6.2.6 Ellipse Fit Parameters

To characterize the non-circular shape of a galaxy, an ellipse is fit to the ~3-sigma isophote. Three parameters are derived: semi-major axis radius, position angle and axis ration. The "quality" of the fit is quantified with a parameter referred to as "%echi", see Sec 3.4. In Figs. 6-13 and 6-14 the distribution of axis ratio for bright galaxies and faint galaxies, respectively, is shown. The distribution linearly increases from edge-on galaxies (b/a < 0.2) to nearly face-on galaxies, b/a ~0.8, with the peak axis ratio centered ~0.75. Between bands, there is consistent agreement between the J and K axis ratio measurements when the fitting quality is high (as measured with "goodness" of fit score, %echi), see the bottom panel of Figs. 6-13 and 6-14.

For the position angle distribution, the sample of galaxies is separated into two groups, those with highly inclined disks, b/a < 0.5 and the rounder (but not fully face-on, where the position angle is meaningless or poorly measured) galaxies, 0.5 < b/a < 0.75. Figs. 6-15 and 6-16 show the position angle distributions for highly inclined galaxies. For the brighter galaxies, J < 13.5, the distribution is flat across all angles, while the J to K comparison (bottom panels) is very good (scatter < 10° ). For faint galaxies, J > 13th, K > 12^th, there is indication of a slight position angle biased centered at -35° and +55° , possibly related to the non-circular (slightly out of focus) shape of the point spread function. Faint galaxies are typically smaller than 7" (see Fig. 6-8) and thus most of their flux is confined to an area associated with the point spread function. A slight (few degrees) bias in the position angle of the non-circular PSF can also induce a slight (few degree) bias in the galaxy 3-sigma isophote position angle. For more circular galaxies, Figs. 6-17 and 6-18 (bright and faint galaxies, respectively), not surprisingly the position angle is more uncertain (see bottom panels) with a dispersion ~10 to 20° and the faint galaxy position angle bias is even more apparent (see top panel Fig. 6-18) with these rounder-orientation galaxies.
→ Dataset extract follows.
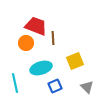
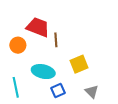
orange circle: (26, 43) -> (18, 45), moved
cyan ellipse: (41, 68) -> (43, 72), turned 30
6.2.7 Comparison with Previously Catalogued Galaxies

Cross-matching galaxies (with accurate coordinate positions) found in the NASA Extragalactic Database (NED) with the first public release 2MASS extended source catalog, galaxies brighter than 15^th at J and 13.5 at K, we find an average match rate of ~14%. This rate is mostly representative of galaxies found in the field, whereas cluster galaxies (e.g., Virgo cluster) would have a much higher match rate since they are well studied and mostly complete within NED. Fig. 6-19 shows the NED-2MASS match J-band flux distribution (top panel), coordinate position difference (middle panel) and redshift distributions (bottom panel). Most NED/2MASS galaxies have J-band fluxes between 13 and 15 mag, with redshifts mostly dominated by nearby (z < 0.05) galaxies. The equatorial coordinate difference shows both a dispersion (~0.5²) and a slight systematic in the right ascension, ~-0.4² , and declination, ~0.02² , in the sense that the 2MASS positions are systematically further east and south compared to the NED sample. The nature and origin of this position bias is unknown at this time, but we note that comparing the uniform-by-design 2MASS positions with the heterogeneous sample coming from NED is inevitably complex. Finally, a skyplot (Fig. 6-20) of the 2MASS catalog sources and the NED sources demonstrates the areal coverage of 2MASS (crossing the Galactic plane) and the match rate. Note that the match rate is very high (100%) for a few small areas: this NED data corresponds to the 2MASS Sampler Catalog, which is a subset of the larger incremental 2MASS Extended Source Catalog.